|
本帖最后由 onederfa 于 2024-6-17 15:31 编辑
PVE8.2+i7-9850h+3块4T的MAP 1602主控固态(致钛 7100 *1 + 宏碁GM7 *2)
内核是6.8.4
- 问题:PVE三块硬盘都能识别和操作,也可以成功直通nvme到truenas scale虚拟机,虚拟机里也能识别。但添加存储池时,swipe其中一个m2插槽的硬盘就会报IO error 5(3个 硬盘轮流换上去都报错),另外两个硬盘位正常。
- m2插槽有问题。但PVE宿主机三个硬盘都能识别和正常运行,宿主机系统换成Windows也能正常识别并运行。排除
- truenas虚拟机系统有问题。但尝试把硬盘直通到Windows虚拟机,也是唯独这个插槽上的硬盘用不了。排除
- map 1602主控的坑。换上了一块1T的SN580还是不行,更换了站里大佬的文章联芸map1602改过的pve内核还是不行。
因此大概率会是PVE系统或者nvme直通的问题,但为什么另外两个硬盘位都正常,唯独这一个能正常直通却在虚拟机里面用不了?就很吊诡。

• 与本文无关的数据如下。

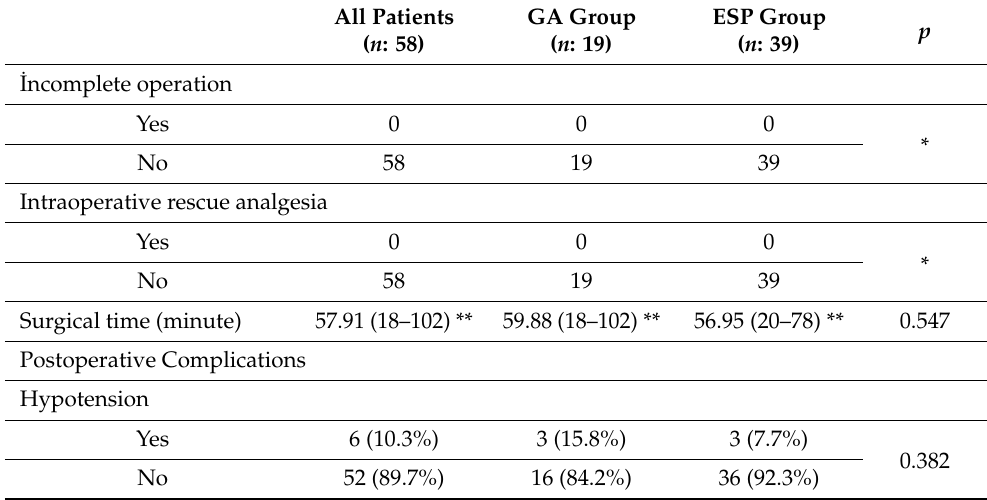
Figure 2. Vertebral levels and number of percutaneous balloon kyphoplasty. Table 2. Comparison of anesthesia methods with intraoperative and postoperative metrics. All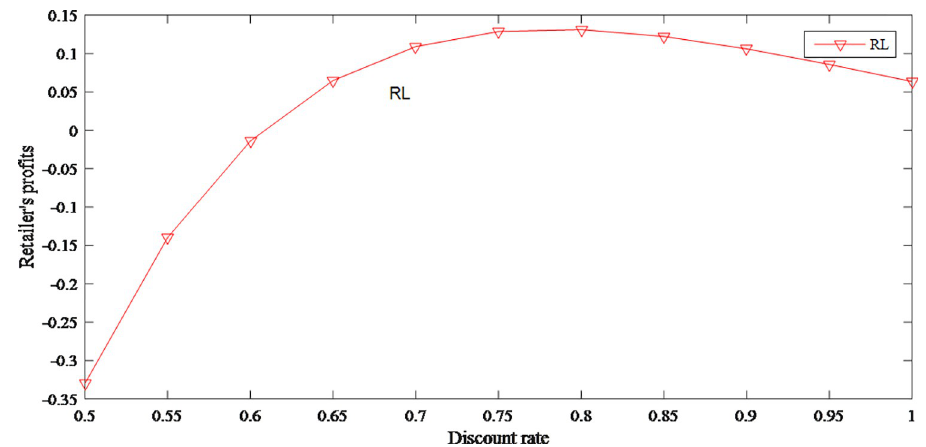
Fig 23. The impact of discount rate on retailer’s profits.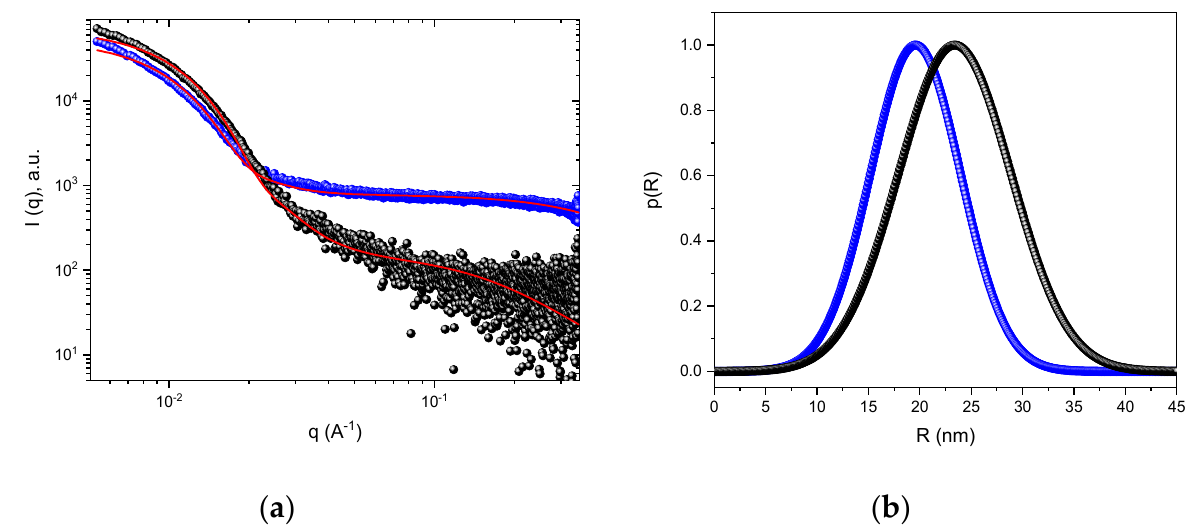
Figure 4. SAXS patterns of NPs after 48 h of incubation at pH ~7.4 ( • ) and pH ~5.0 ( • ) along to the fitting results—olid red lines ( a ) and the respective p(R) vs. R profiles ( b ).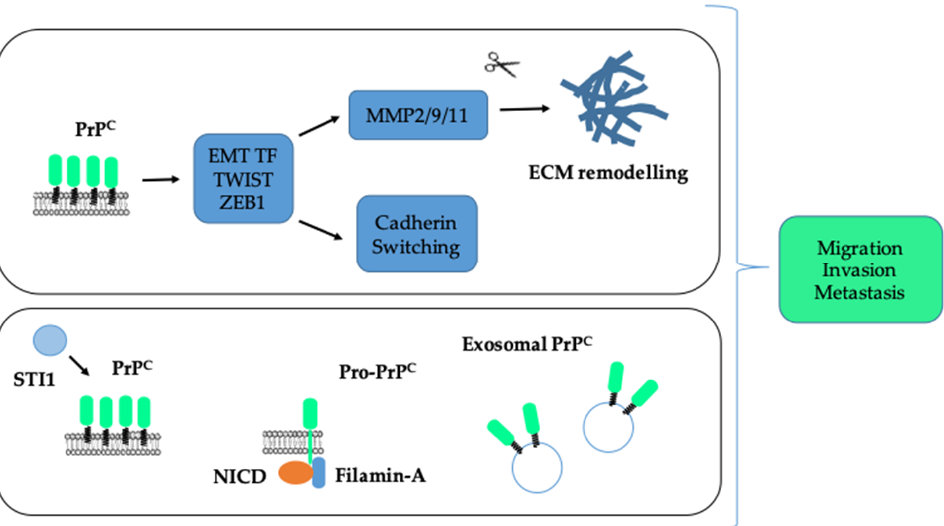
Figure 4. Elevated PrP C is associated with increased invasion and migration of cancer cells and metastasis. PrP C promotes an upregulation of EMT transcription factors (EMT TF), a switch from E-cadherin to N-cadherin expression as well as an induction of matrix metalloproteases, themselves fostering the remodelling of the extracellular matrix (ECM) (top panel). This action may be fostered by the interaction between PrP C and its ligand STI1. It is also supported by pro-PrP C , through its interaction with Filamin-A and the active cleaved fragment of Notch, NICD (Notch Intra Cellular Domain) or by exosomal PrP C (bottom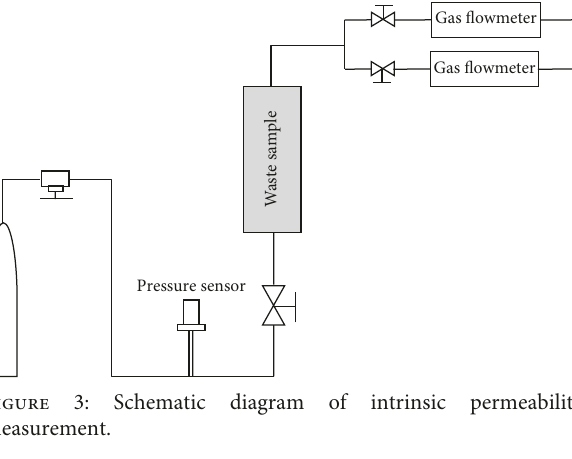
Figure 3: Schematic diagram of intrinsic permeability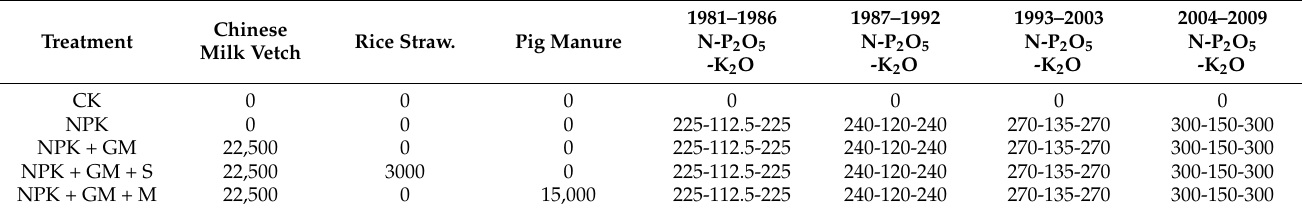
Table 2. Amount of fertilizer applied yearly (kg · ha − 1 ).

用排除法来来回回试,完全不知道是哪里出了问题,求懂的大佬看看是怎么回事🙏🙏🙏
log里面有- Jun 17 15:20:13 pve kernel: vfio-pci 0000:70:00.0: Unable to change power state from D3cold to D0, device inaccessible
复制代码
尝试BIOS禁用APSM,grub添加pcie_aspm=off nvme_core.default_ps_max_latency_us=0都不行
- GRUB_CMDLINE_LINUX_DEFAULT="quiet intel_iommu=on iommu=pt pcie_aspm=off nvme_core.default_ps_max_latency_us=0"
复制代码
truenas虚拟机报错硬盘的fio测试有io error:
- read: (g=0): rw=read, bs=(R) 4096B-4096B, (W) 4096B-4096B, (T) 4096B-4096B, ioengine=libaio, iodepth=1
- write: (g=0): rw=write, bs=(R) 4096B-4096B, (W) 4096B-4096B, (T) 4096B-4096B, ioengine=libaio, iodepth=1
- randread: (g=0): rw=randread, bs=(R) 4096B-4096B, (W) 4096B-4096B, (T) 4096B-4096B, ioengine=libaio, iodepth=1
- randwrite: (g=0): rw=randwrite, bs=(R) 4096B-4096B, (W) 4096B-4096B, (T) 4096B-4096B, ioengine=libaio, iodepth=1
- fio-3.33
- Starting 4 processes
- fio: io_u error on file /dev/nvme2n1: Input/output error: write offset=700571648, buflen=4096
- fio: pid=98259, err=5/file:io_u.c:1876, func=io_u error, error=Input/output error
- fio: io_u error on file /dev/nvme2n1: Input/output error: write offset=0, buflen=4096
- fio: pid=98257, err=5/file:io_u.c:1876, func=io_u error, error=Input/output error
- Jobs: 2 (f=2): [R(1),X(1),r(1),X(1)][100.0%][r=216MiB/s][r=55.3k IOPS][eta 00m:00s]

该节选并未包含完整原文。